De segunda a sexta, às 08h55, com repetição às 14h10.

Somos como animais vadios

Animais vadios. "Somos como animais vadios".

Esta é a insígnia, o cartaz de revolta dos apátridas do Zimbabwe que reclamam o fim da marginalização mais brutal a que centenas de milhares de pessoas vêm sendo submetidas há décadas.

Um relatório da Amnistia Internacional veio ontem chamar a atenção para estes tantos descendentes de trabalhadores migrantes, tantos deles nascidos no Zimbabwe, obrigados a lutar de uma forma desigual pelas condições básicas de sobrevivência e de cidadania.
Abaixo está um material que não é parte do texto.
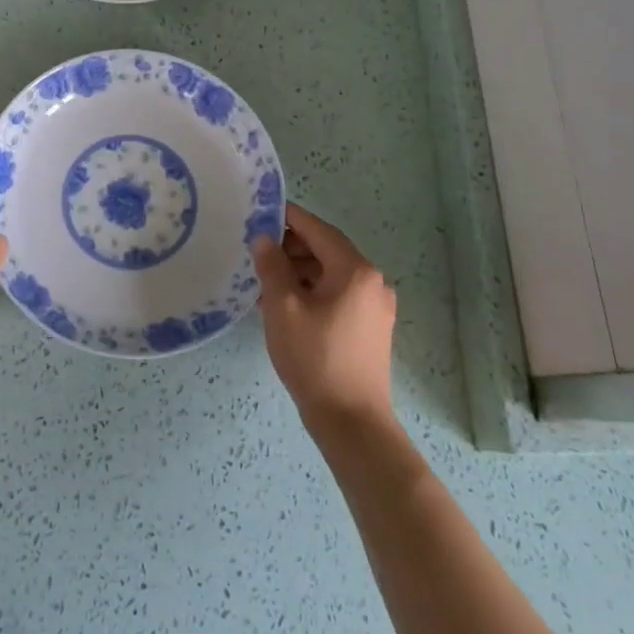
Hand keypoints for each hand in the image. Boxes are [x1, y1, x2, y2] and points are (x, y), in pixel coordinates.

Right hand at [253, 202, 397, 435]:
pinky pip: (339, 295)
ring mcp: (375, 307)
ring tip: (265, 279)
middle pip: (327, 250)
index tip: (261, 212)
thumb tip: (265, 239)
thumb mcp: (283, 307)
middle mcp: (372, 282)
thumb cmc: (314, 358)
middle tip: (258, 250)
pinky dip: (313, 291)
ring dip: (300, 271)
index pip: (318, 229)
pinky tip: (286, 303)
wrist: (351, 422)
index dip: (289, 218)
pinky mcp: (371, 328)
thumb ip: (272, 266)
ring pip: (332, 274)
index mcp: (355, 270)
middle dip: (292, 247)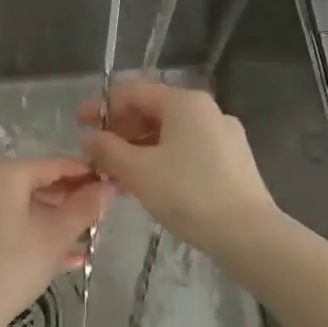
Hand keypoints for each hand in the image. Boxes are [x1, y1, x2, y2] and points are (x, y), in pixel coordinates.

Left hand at [0, 158, 112, 326]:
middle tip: (103, 215)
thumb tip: (107, 187)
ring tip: (91, 237)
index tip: (112, 184)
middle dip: (71, 200)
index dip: (85, 173)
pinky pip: (11, 225)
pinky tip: (67, 258)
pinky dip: (36, 235)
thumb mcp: (55, 236)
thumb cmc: (12, 266)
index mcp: (3, 175)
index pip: (53, 165)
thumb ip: (84, 208)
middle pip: (37, 184)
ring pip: (25, 208)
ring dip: (57, 221)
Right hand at [79, 80, 277, 253]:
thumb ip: (108, 149)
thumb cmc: (188, 194)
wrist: (248, 235)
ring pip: (169, 134)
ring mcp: (222, 136)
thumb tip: (90, 136)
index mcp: (184, 102)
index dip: (101, 107)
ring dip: (137, 149)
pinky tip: (146, 186)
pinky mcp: (231, 161)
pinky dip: (161, 161)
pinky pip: (186, 151)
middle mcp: (206, 110)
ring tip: (115, 175)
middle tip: (96, 155)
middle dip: (120, 131)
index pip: (132, 91)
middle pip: (152, 111)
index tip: (79, 126)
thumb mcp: (138, 171)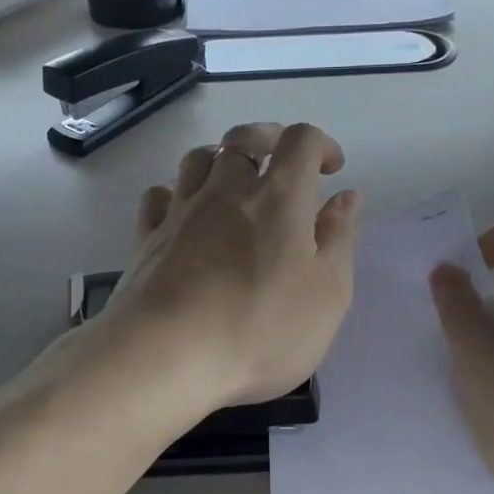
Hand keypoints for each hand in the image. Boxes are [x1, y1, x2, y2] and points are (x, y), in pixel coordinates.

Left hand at [101, 122, 362, 414]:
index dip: (321, 144)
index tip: (331, 170)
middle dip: (269, 138)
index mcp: (279, 197)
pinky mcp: (147, 238)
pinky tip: (185, 212)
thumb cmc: (261, 328)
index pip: (301, 140)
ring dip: (221, 159)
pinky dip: (177, 192)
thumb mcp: (328, 292)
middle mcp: (227, 190)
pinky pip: (160, 195)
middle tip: (283, 161)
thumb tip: (347, 196)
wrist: (166, 355)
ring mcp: (181, 211)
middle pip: (244, 138)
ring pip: (198, 158)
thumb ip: (340, 238)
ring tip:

Pelo acesso à educação, pela saúde, pela habitação.

Estão no país desde antes da independência, em Abril de 1980, muitos deles sobreviveram aos massacres de Gukurahundi, durante o regime de Mugabe, e continuam impedidos de reclamar a cidadania porque, simplesmente, não têm como apresentar certidões de óbito dos familiares, sem as quais a nacionalidade lhes é recusada.

Ao ler a notícia lembrei-me do belíssimo título de um admirável livro de poemas de Francisco Duarte Mangas, editado há tempos pela Modo de Ler: "A fome apátrida das aves". São apátridas, as aves, mas disputam em pé de igualdade a sorte dos ventos. Deixai que vos leia uma passagem desse livro tão envolvente, tão próximo do chão onde as nossas pegadas deviam ser irmãs:

"somos árvores, sem nome como os animais bravios. acossadas, árvores acossadas: animais bravios. o fogo persegue-nos desde o início dos tempos. cerca-nos. (...) na natureza, o fogo não sabe, o luto revivifica. da devastação surgirá uma flor. e o rebanho, cativo, irá beber aí a brancura e começar de novo a caminhada no dorso da serra."

Regresso à notícia e ao relatório da Amnistia Internacional e ao grito de revolta dos apátridas do Zimbabwe: "Somos como animais vadios."